Yigal Frid
- Born: 28 February 1992 (age 34) Israel
- Other occupation: Computer scientist

Domestic
- Years: League / Role
- 2015–present: Israeli Premier League / Referee

International
- Years: League / Role
- 2018–present: FIFA listed / Referee

= Yigal Frid =

Israeli football referee (born 1992)

Yigal Frid (יגאל פריד; born 28 February 1992) is an Israeli football referee who has been on the FIFA International Referees List since 2018.

== Career ==
Frid was born in February 1992 in Israel, the son of Leonid, a mechanical engineer, and Tanya, a food engineer, who had moved to Israel from the Soviet Union one year earlier just after the collapse of the USSR. Before deciding to pursue a career as a referee, Frid played football for the youth team of Hapoel Kfar Saba F.C. At the age of 16, he quit playing and became focused on being a referee.

Frid refereed his first match in the Israeli Premier League in 2015 in the game between Maccabi Netanya F.C. and Bnei Sakhnin F.C. In July 2018, he debuted in European leagues at a qualifying match of the UEFA Europa League between Lech Poznań and FC Gandzasar Kapan.
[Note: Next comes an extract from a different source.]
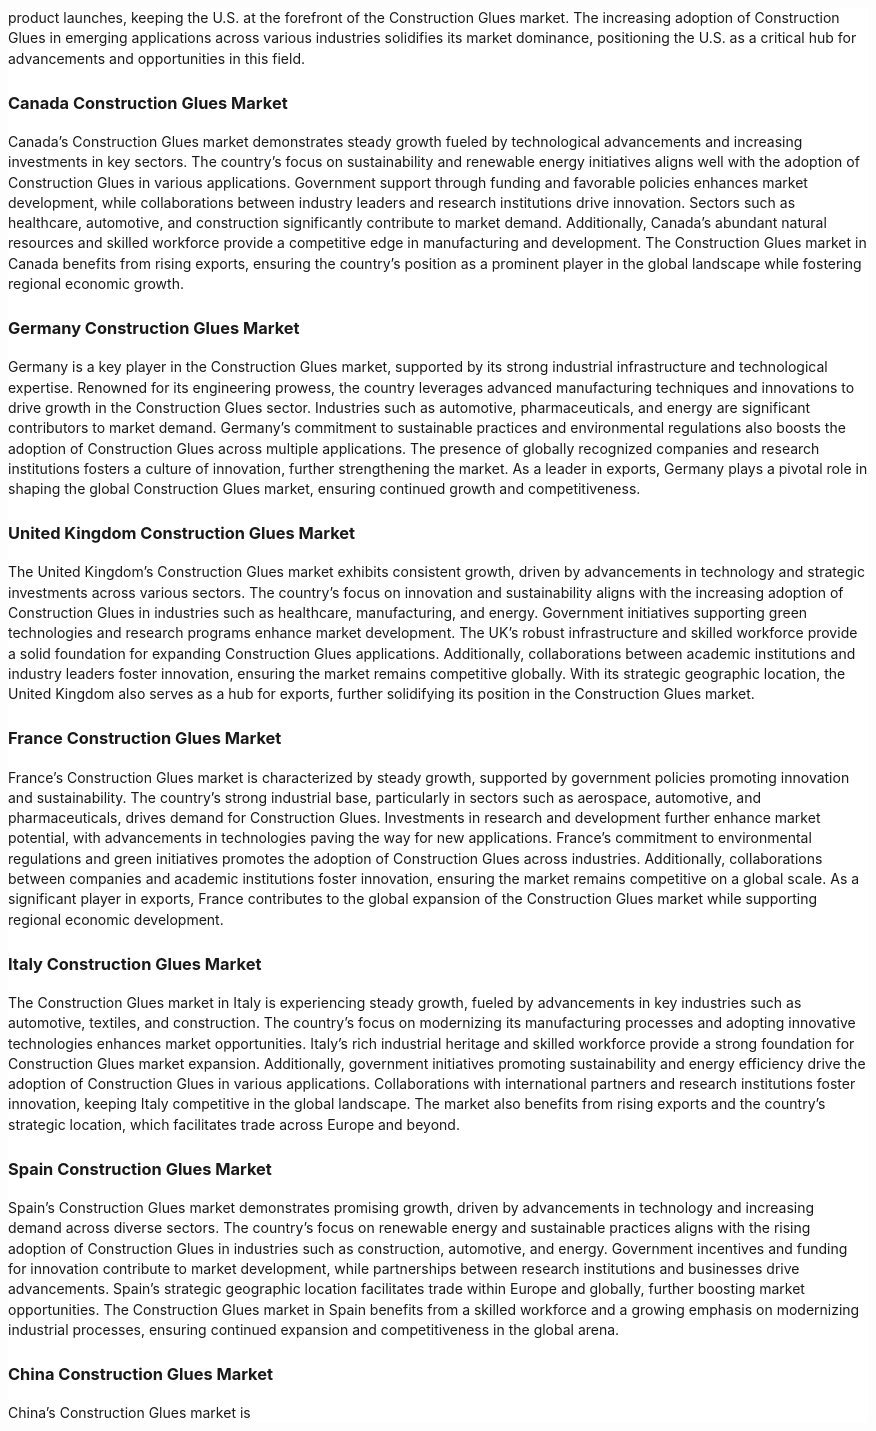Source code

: product launches, keeping the U.S. at the forefront of the Construction Glues market. The increasing adoption of Construction Glues in emerging applications across various industries solidifies its market dominance, positioning the U.S. as a critical hub for advancements and opportunities in this field.</p><h3>Canada Construction Glues Market</h3><p>Canada&rsquo;s Construction Glues market demonstrates steady growth fueled by technological advancements and increasing investments in key sectors. The country&rsquo;s focus on sustainability and renewable energy initiatives aligns well with the adoption of Construction Glues in various applications. Government support through funding and favorable policies enhances market development, while collaborations between industry leaders and research institutions drive innovation. Sectors such as healthcare, automotive, and construction significantly contribute to market demand. Additionally, Canada&rsquo;s abundant natural resources and skilled workforce provide a competitive edge in manufacturing and development. The Construction Glues market in Canada benefits from rising exports, ensuring the country&rsquo;s position as a prominent player in the global landscape while fostering regional economic growth.</p><h3>Germany Construction Glues Market</h3><p>Germany is a key player in the Construction Glues market, supported by its strong industrial infrastructure and technological expertise. Renowned for its engineering prowess, the country leverages advanced manufacturing techniques and innovations to drive growth in the Construction Glues sector. Industries such as automotive, pharmaceuticals, and energy are significant contributors to market demand. Germany&rsquo;s commitment to sustainable practices and environmental regulations also boosts the adoption of Construction Glues across multiple applications. The presence of globally recognized companies and research institutions fosters a culture of innovation, further strengthening the market. As a leader in exports, Germany plays a pivotal role in shaping the global Construction Glues market, ensuring continued growth and competitiveness.</p><h3>United Kingdom Construction Glues Market</h3><p>The United Kingdom&rsquo;s Construction Glues market exhibits consistent growth, driven by advancements in technology and strategic investments across various sectors. The country&rsquo;s focus on innovation and sustainability aligns with the increasing adoption of Construction Glues in industries such as healthcare, manufacturing, and energy. Government initiatives supporting green technologies and research programs enhance market development. The UK&rsquo;s robust infrastructure and skilled workforce provide a solid foundation for expanding Construction Glues applications. Additionally, collaborations between academic institutions and industry leaders foster innovation, ensuring the market remains competitive globally. With its strategic geographic location, the United Kingdom also serves as a hub for exports, further solidifying its position in the Construction Glues market.</p><h3>France Construction Glues Market</h3><p>France&rsquo;s Construction Glues market is characterized by steady growth, supported by government policies promoting innovation and sustainability. The country&rsquo;s strong industrial base, particularly in sectors such as aerospace, automotive, and pharmaceuticals, drives demand for Construction Glues. Investments in research and development further enhance market potential, with advancements in technologies paving the way for new applications. France&rsquo;s commitment to environmental regulations and green initiatives promotes the adoption of Construction Glues across industries. Additionally, collaborations between companies and academic institutions foster innovation, ensuring the market remains competitive on a global scale. As a significant player in exports, France contributes to the global expansion of the Construction Glues market while supporting regional economic development.</p><h3>Italy Construction Glues Market</h3><p>The Construction Glues market in Italy is experiencing steady growth, fueled by advancements in key industries such as automotive, textiles, and construction. The country&rsquo;s focus on modernizing its manufacturing processes and adopting innovative technologies enhances market opportunities. Italy&rsquo;s rich industrial heritage and skilled workforce provide a strong foundation for Construction Glues market expansion. Additionally, government initiatives promoting sustainability and energy efficiency drive the adoption of Construction Glues in various applications. Collaborations with international partners and research institutions foster innovation, keeping Italy competitive in the global landscape. The market also benefits from rising exports and the country&rsquo;s strategic location, which facilitates trade across Europe and beyond.</p><h3>Spain Construction Glues Market</h3><p>Spain&rsquo;s Construction Glues market demonstrates promising growth, driven by advancements in technology and increasing demand across diverse sectors. The country&rsquo;s focus on renewable energy and sustainable practices aligns with the rising adoption of Construction Glues in industries such as construction, automotive, and energy. Government incentives and funding for innovation contribute to market development, while partnerships between research institutions and businesses drive advancements. Spain&rsquo;s strategic geographic location facilitates trade within Europe and globally, further boosting market opportunities. The Construction Glues market in Spain benefits from a skilled workforce and a growing emphasis on modernizing industrial processes, ensuring continued expansion and competitiveness in the global arena.</p><h3>China Construction Glues Market</h3><p>China&rsquo;s Construction Glues market is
Other prominent continental and national games for Frid were the 2021 Trophée des Champions between Lille OSC and Paris Saint-Germain FC at Bloomfield Stadium in Tel Aviv and the 2023 Israel Super Cup between Maccabi Haifa F.C. and Beitar Jerusalem F.C.

In March 2021, Frid oversaw his first international match in the FIFA World Cup qualifiers between Northern Ireland and Bulgaria in Belfast. Another game he led in the same qualification tournament was a match between Bosnia and Herzegovina and Kazakhstan. In the qualifiers for the 2026 FIFA World Cup, Frid has refereed several matches, including a 10–0 victory of Austria over San Marino at the Ernst-Happel-Stadion in Vienna.

Frid has a bachelor's degree in computer science and has two children, a girl and a boy, with his wife Shir, who works as an economist.